I’m not suggesting an agent that is partly trained through imitation learning, and then partly trained through continual learning on some other objective. I am suggesting an agent that is trained solely through imitation learning, using improved algorithms that more faithfully imitate humans over longer timescales, including by learning because humans learn—but by learning as humans learn! I think that the obstacles to doing this are very similar to the obstacles to continual learning in LLMs, though they are not exactly the same, and it’s certainly conceivable that LLM algorithms for continual learning will be invented which are not transferable to pure imitation learning. In particular, LLMs may start some kind of feedback loop of recursive self-improvement before faithful imitation learning becomes technically feasible. However, I see no fundamental reason to expect that is the only or most likely path. And all alignment plans are sunk by recursive self-improvement happening tomorrow.
Explicitly, LLMs are not perfect assistants or agents because their in-context learning is limited. This problem is not specific to fine tuned models though—even base models have limited in-context learning. The most direct solutions to this problem would allow them to perform in-context learning with the same objective as they already do (sequence prediction) but for longer. The analogue of this for imitation learning should similarly perform imitation learning, and then imitate faithfully for longer—including “in-context” learning as necessary.
(Thanks for your patient engagement!)
If you believe
it is probably true that future pure imitation learning techniques can capture the process by which humans figure out new scientific ideas over millions of seconds, AND
it is “certainly false” that future pure imitation learning techniques can capture the process by which AlphaZero figures out new chess strategies over millions of games
then I’m curious what accounts for the difference, in your mind?
More detail, just to make sure we’re on the same page: The analogy I’m suggesting is:
(A1) AlphaZero goes from Elo 0 to Elo 2500
(A2) …via self-play RL
(A3) Future pure imitation learner extrapolates this process forward to get Elo 3500 chess skill
-versus-
(B1) Human civilization goes from “totally clueless about nanotech design principles / technical alignment / whatever” in 1900 to “somewhat confused about nanotech design principles / technical alignment / whatever” in 2025
(B2) …via whatever human brains are doing (which I claim centrally involves RL)

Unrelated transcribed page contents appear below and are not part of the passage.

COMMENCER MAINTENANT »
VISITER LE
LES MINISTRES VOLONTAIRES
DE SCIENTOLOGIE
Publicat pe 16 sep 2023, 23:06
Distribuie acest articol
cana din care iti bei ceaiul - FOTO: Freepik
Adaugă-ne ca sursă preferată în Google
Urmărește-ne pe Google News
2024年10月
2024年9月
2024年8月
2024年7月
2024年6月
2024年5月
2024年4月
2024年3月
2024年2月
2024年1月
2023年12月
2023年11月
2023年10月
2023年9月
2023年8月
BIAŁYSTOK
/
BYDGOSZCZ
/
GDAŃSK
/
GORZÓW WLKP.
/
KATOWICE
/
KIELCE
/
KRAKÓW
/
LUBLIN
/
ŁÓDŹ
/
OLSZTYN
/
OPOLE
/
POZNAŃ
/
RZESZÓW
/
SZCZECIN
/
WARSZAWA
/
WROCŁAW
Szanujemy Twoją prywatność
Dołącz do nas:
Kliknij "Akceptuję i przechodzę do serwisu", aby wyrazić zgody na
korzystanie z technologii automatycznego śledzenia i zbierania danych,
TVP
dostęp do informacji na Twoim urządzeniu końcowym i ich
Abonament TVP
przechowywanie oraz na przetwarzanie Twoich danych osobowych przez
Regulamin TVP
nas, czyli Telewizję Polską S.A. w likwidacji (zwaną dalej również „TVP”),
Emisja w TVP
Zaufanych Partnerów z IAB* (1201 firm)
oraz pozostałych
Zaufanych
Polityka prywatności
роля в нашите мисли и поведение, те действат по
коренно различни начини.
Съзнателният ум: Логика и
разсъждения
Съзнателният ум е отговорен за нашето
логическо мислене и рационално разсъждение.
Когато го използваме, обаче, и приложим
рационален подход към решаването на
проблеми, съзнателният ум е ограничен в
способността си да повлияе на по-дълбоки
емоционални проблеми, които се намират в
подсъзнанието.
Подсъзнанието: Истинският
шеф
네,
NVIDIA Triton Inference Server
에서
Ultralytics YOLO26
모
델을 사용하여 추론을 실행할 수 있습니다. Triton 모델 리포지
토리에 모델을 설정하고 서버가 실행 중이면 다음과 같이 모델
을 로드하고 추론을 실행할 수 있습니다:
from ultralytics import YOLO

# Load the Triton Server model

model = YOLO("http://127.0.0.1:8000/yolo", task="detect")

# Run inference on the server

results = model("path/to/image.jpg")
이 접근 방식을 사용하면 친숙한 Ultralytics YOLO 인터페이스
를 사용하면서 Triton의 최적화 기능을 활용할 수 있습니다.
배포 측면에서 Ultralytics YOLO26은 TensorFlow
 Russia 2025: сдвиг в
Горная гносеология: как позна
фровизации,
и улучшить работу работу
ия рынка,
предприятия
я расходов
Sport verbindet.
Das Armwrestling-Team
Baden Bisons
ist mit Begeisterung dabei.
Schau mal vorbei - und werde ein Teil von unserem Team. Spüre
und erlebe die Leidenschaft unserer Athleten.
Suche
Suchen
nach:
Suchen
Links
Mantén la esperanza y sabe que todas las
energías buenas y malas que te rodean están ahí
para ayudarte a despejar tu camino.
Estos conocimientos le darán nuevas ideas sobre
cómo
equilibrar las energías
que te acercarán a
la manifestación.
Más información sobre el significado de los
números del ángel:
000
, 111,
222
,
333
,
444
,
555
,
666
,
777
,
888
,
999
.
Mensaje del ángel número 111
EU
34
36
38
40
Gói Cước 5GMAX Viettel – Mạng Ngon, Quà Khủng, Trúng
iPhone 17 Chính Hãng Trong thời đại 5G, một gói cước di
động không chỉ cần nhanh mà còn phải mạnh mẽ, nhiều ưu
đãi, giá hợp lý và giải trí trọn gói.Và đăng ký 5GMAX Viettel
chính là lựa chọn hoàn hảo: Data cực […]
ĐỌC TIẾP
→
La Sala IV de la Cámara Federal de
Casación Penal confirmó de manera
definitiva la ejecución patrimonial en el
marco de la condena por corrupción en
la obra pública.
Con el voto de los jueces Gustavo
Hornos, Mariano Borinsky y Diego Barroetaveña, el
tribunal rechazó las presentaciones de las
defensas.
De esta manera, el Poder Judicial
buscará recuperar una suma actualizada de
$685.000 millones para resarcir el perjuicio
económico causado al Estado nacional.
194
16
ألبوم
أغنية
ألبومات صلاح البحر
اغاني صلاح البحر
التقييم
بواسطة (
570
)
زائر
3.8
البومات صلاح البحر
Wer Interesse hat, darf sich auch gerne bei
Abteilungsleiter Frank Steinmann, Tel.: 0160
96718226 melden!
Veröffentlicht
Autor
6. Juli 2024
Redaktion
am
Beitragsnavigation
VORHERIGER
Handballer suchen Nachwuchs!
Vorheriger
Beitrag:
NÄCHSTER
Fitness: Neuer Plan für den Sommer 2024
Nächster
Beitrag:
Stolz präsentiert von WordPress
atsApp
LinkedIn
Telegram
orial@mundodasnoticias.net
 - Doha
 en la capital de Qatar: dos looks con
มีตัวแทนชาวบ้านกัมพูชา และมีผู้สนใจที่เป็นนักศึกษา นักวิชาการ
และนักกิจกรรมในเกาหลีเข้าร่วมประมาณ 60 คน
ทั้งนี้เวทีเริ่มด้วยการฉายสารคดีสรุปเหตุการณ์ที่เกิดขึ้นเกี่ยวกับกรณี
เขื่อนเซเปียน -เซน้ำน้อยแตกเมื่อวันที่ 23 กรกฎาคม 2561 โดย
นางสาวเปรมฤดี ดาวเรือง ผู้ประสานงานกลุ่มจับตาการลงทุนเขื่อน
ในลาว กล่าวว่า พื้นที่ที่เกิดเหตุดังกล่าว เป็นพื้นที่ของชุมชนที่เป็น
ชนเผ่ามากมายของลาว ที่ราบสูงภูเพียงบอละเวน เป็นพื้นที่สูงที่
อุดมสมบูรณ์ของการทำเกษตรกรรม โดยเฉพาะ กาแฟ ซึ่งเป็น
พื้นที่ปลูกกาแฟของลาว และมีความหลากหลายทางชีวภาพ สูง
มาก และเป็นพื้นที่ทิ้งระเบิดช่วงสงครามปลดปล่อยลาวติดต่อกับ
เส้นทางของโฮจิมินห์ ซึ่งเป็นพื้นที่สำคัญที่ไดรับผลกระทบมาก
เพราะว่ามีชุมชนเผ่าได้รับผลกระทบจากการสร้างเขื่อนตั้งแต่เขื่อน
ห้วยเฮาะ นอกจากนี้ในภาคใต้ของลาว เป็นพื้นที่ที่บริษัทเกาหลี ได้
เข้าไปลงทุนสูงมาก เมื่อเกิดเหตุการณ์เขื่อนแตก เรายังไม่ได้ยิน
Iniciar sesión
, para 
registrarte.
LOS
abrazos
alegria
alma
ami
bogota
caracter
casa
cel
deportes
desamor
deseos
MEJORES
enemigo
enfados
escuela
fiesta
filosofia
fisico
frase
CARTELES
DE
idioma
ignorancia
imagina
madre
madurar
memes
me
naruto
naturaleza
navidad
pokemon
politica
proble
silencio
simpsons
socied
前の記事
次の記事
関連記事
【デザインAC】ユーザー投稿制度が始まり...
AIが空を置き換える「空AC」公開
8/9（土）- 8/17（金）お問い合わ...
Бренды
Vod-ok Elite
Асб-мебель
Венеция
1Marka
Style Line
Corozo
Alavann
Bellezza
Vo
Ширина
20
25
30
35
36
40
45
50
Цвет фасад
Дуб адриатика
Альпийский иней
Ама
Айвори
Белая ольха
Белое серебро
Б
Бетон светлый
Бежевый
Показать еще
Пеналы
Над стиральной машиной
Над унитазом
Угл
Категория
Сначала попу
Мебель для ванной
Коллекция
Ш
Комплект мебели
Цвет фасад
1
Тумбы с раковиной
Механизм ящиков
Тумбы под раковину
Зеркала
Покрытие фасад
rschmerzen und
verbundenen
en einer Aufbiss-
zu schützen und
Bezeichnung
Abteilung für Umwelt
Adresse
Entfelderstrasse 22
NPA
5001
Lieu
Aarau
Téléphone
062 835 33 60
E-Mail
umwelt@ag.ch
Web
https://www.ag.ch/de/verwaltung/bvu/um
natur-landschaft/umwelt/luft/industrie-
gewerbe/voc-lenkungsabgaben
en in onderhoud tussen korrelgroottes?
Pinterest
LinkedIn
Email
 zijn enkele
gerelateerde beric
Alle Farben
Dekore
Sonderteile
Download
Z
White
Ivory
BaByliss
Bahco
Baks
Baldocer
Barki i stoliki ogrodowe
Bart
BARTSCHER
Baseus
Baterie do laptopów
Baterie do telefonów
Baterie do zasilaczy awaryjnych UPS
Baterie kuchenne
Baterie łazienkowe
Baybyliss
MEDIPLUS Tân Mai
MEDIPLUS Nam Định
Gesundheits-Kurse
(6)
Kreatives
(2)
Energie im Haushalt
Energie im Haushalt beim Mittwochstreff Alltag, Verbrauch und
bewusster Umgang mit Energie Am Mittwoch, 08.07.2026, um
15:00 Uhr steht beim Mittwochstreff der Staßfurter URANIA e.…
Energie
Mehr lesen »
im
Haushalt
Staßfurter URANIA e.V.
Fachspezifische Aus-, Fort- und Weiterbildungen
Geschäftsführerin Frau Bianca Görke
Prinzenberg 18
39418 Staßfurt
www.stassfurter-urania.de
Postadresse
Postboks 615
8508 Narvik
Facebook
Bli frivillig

(B3) Future pure imitation learner extrapolates this process forward to get crystal-clear understanding of nanotech design principles / technical alignment / whatever
You think that (A3) is “certainly false” while (B3) is plausible, and I’m asking what you see as the disanalogy.
(For the record, I think both (A3) and (B3) are implausible. I think that LLM in-context learning can capture the way that humans figure out new things over seconds, but not the way that humans figure out new things over weeks and months. And I don’t think that’s a solvable problem, but rather points to a deep deficiency in imitation learning, a deficiency which is only solvable by learning algorithms with non-imitation-learning objectives.)
I didn’t realize you intended A3 to refer to future imitation learning systems. In that case, yes, it will work. You might have to use some tricks similar to gwern’s suggestions—e.g. the imitation learner should (for fair comparison) also have access to the simulation platform that AlphaZero uses, and would have to play about as many games as AlphaZero plays. But it does not have to do the same search and policy distillation training process that AlphaZero does.